We’ve all been warned about jumping to conclusions and in an environment of fake news and paid influencers, that’s sound advice, but much easier said than done unless you understand your own cognitive bias when it comes to forming opinions or making judgements.
We’re hit by a barrage of incoming emails, texts, and a variety of elective social media messaging and, given the speed and ease of communication, we’re often expected to respond immediately. Here’s where snap judgements can get us in trouble, otherwise known as fundamental attribution error, or correspondence bias.
Studies have shown that we’re quick to base our judgement of others on their personal attributes versus situational factors, when situational factors may be the true cause of behavior. And while we’re quick to judge others based on this dynamic, we rarely apply it to ourselves.
In a study done about behavior in business meetings, people believed that individuals who were more critical of recommendations or generally more pessimistic (i.e., what’s wrong with something versus what’s good about something) were thought to be more intelligent and thought they were perceived as being smarter. So, in this case, critical and negative equaled smart.

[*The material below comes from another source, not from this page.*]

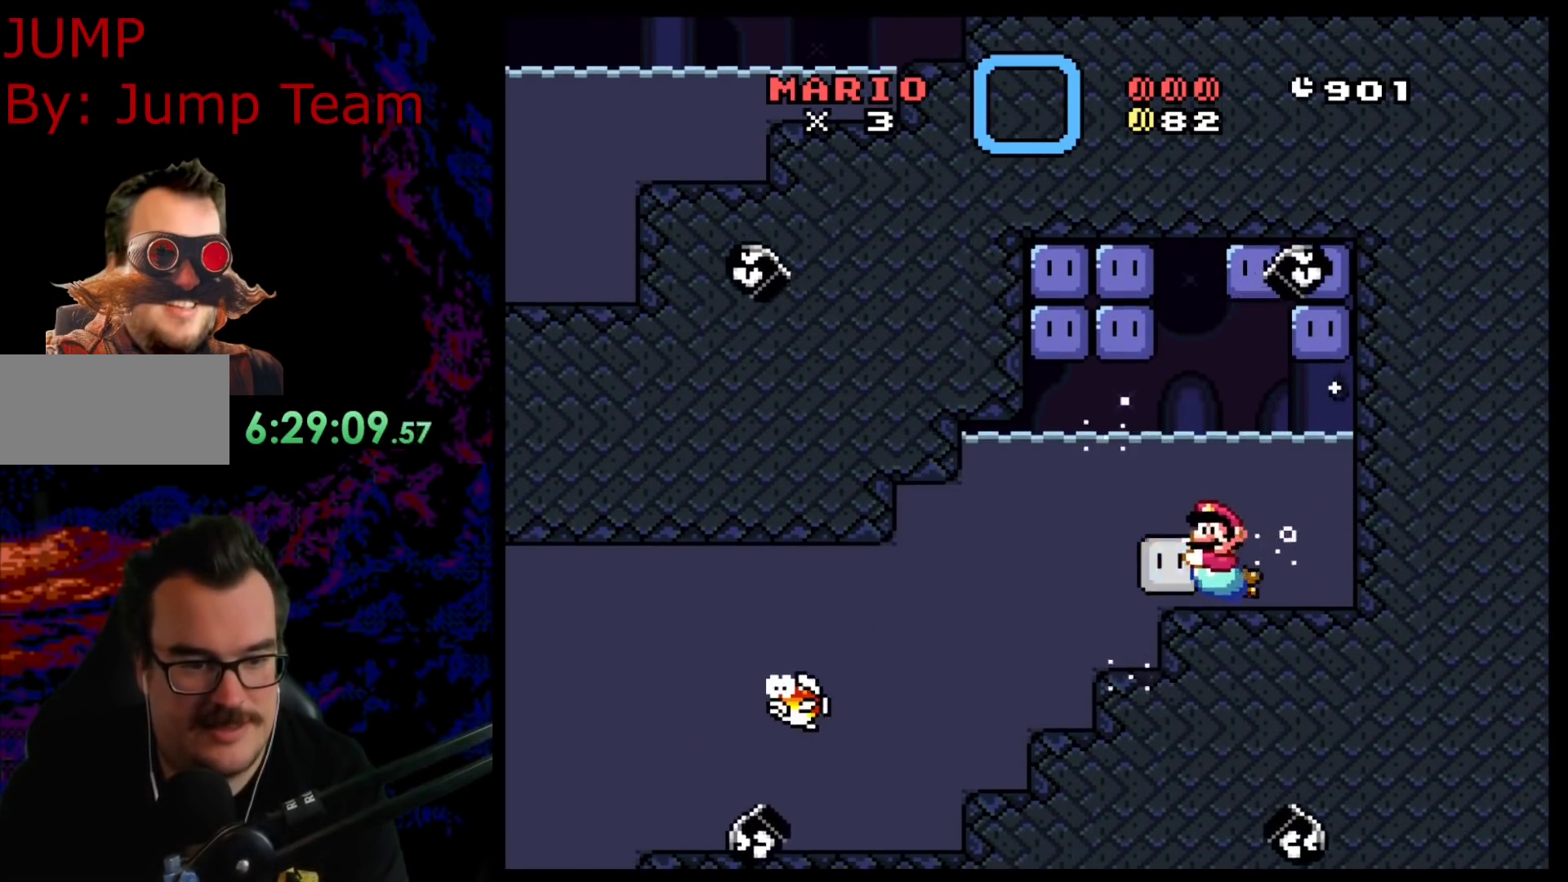
{"buttons": ["Y", "DPAD_DOWN", "DPAD_LEFT"], "events": []}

I’ve found myself jumping to conclusions about a variety of things in business and in my personal life when what I could be doing instead is taking more time to investigate and listen before forming a judgement. And speaking of judgements, we have a bias there as well. We have more positive appraisals of people and situations that serve to move our goals and agenda forward, and negative or neutral appraisals of those people and situations that don’t.
Think you know yourself and why you form opinions and make the judgements you do? Not so fast. Give yourself some time to think about the biases you may have before rushing to judgement.